The Miocene epoch (23–5.3 mya) saw a global shift from a wetter, hotter climate to a dryer, cooler one. In Australia, this led to the thinning of forests and the emergence of the continent’s large swathes of desert.

Forest wallabies in New Guinea were spared this drying, clinging to the tropical forests which still persist on the island today.

“When the Torres Strait flooded again, however, these populations of animals became disconnected from their Australian relatives and so didn’t experience the dramatic drying-out that still defines much of Australia,” says Isaac Kerr, a palaeontologist from Flinders University in South Australia.

Kerr is lead investigator of a study published in the journal Alcheringa: An Australasian Journal of Palaeontology which describes a new species of extinct dorcopsin kangaroo which lived in the late Miocene.

Dorcopsoides cowpatensis was found at Cowpat Hill on Alcoota Station in the Northern Territory in central Australia, on the traditional lands of the Alywarre and Anmatjere Peoples.

Dorcopsoides cowpatensis shares many similarities with living forest wallabies but lived in a very different environment – dry, scrubby bush with widespread mallee and some dense woodland interspersed with seasonal creeks and lakes.

“This species is thought to have hopped swiftly, but only for short periods, moving from safer dense vegetation into more open areas to feed on leaves, fruits and fungi,” Kerr says.

Dorcopsoides cowpatensis is the third ancient member of the dorcopsin group found in Australia dating to the late Miocene and early Pleistocene (5.3 million to 11,700 years ago).

A modern white-striped dorcopsis in a zoo in Belgium.
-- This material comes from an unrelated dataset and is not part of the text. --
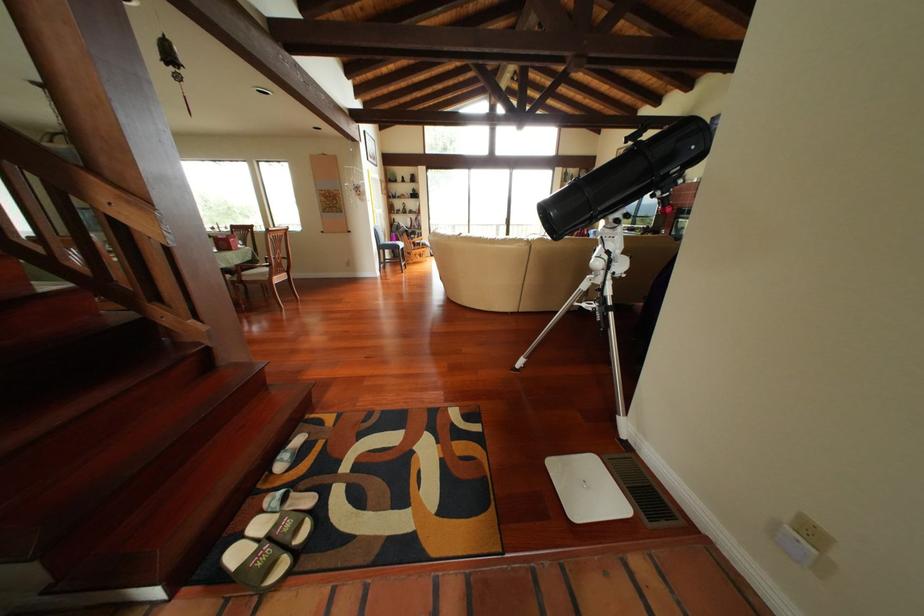
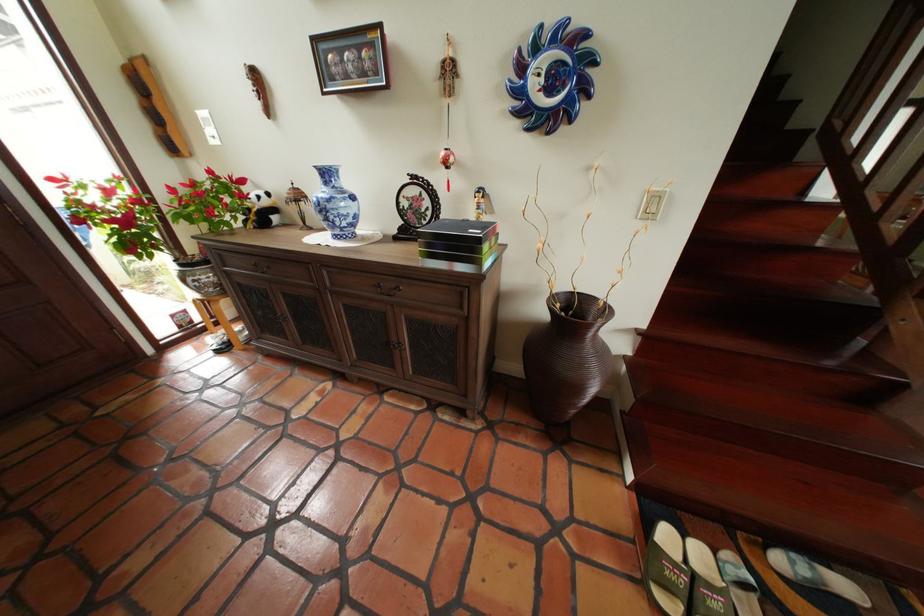
In the second image, find the point that corresponds to pixel 295 461 in the first image.

(806, 564)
Credit: Melvin TOULLEC via Wikimedia Commons (CC BY-SA 4.0).

Modern forest wallabies are mysterious animals. Their diet and habitat remain uncertain.

“Living forest wallabies are cute and peculiar, with slightly sad, whippet-like faces,” says co-author Gavin Prideaux, also from Flinders. “Their strong, curved tails are used like a fifth limb during slow movement, much like in grey kangaroos, except that the tail arches so only the very tip touches the ground.”
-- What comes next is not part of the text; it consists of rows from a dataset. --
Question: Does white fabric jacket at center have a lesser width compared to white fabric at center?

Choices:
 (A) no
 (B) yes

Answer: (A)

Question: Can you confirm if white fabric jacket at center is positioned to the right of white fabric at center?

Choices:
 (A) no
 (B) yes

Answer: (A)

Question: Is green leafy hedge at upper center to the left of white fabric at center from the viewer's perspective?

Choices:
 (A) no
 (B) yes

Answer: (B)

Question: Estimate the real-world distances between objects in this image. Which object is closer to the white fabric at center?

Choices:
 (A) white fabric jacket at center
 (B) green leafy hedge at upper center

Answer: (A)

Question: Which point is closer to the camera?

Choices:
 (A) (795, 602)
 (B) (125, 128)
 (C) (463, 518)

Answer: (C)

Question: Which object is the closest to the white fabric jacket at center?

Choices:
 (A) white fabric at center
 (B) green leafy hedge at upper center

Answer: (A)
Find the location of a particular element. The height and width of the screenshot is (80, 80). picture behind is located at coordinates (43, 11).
The team is hopeful that further research of ancient and living wallabies will shed more light on the connections between New Guinea and Australia and also help science understand modern forest wallabies.
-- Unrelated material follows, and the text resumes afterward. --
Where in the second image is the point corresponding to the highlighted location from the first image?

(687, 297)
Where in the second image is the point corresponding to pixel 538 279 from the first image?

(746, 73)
 “Our research has taken us to Papua New Guinea (PNG) twice now and mid-last year we spent weeks digging out marsupial fossils along cliffs over the Watut River in eastern PNG,” says Kerr. “The university staff and local miners and villagers were immensely warm and friendly and helpful to us.

Flinders University palaeontologists, including Dr Isaac Kerr, front, are researching kangaroo fossils in Papua New Guinea. Credit: Flinders University.

“The experience demonstrated to me just how much our 2 nations have in common in the present day as much as in the prehistoric past.”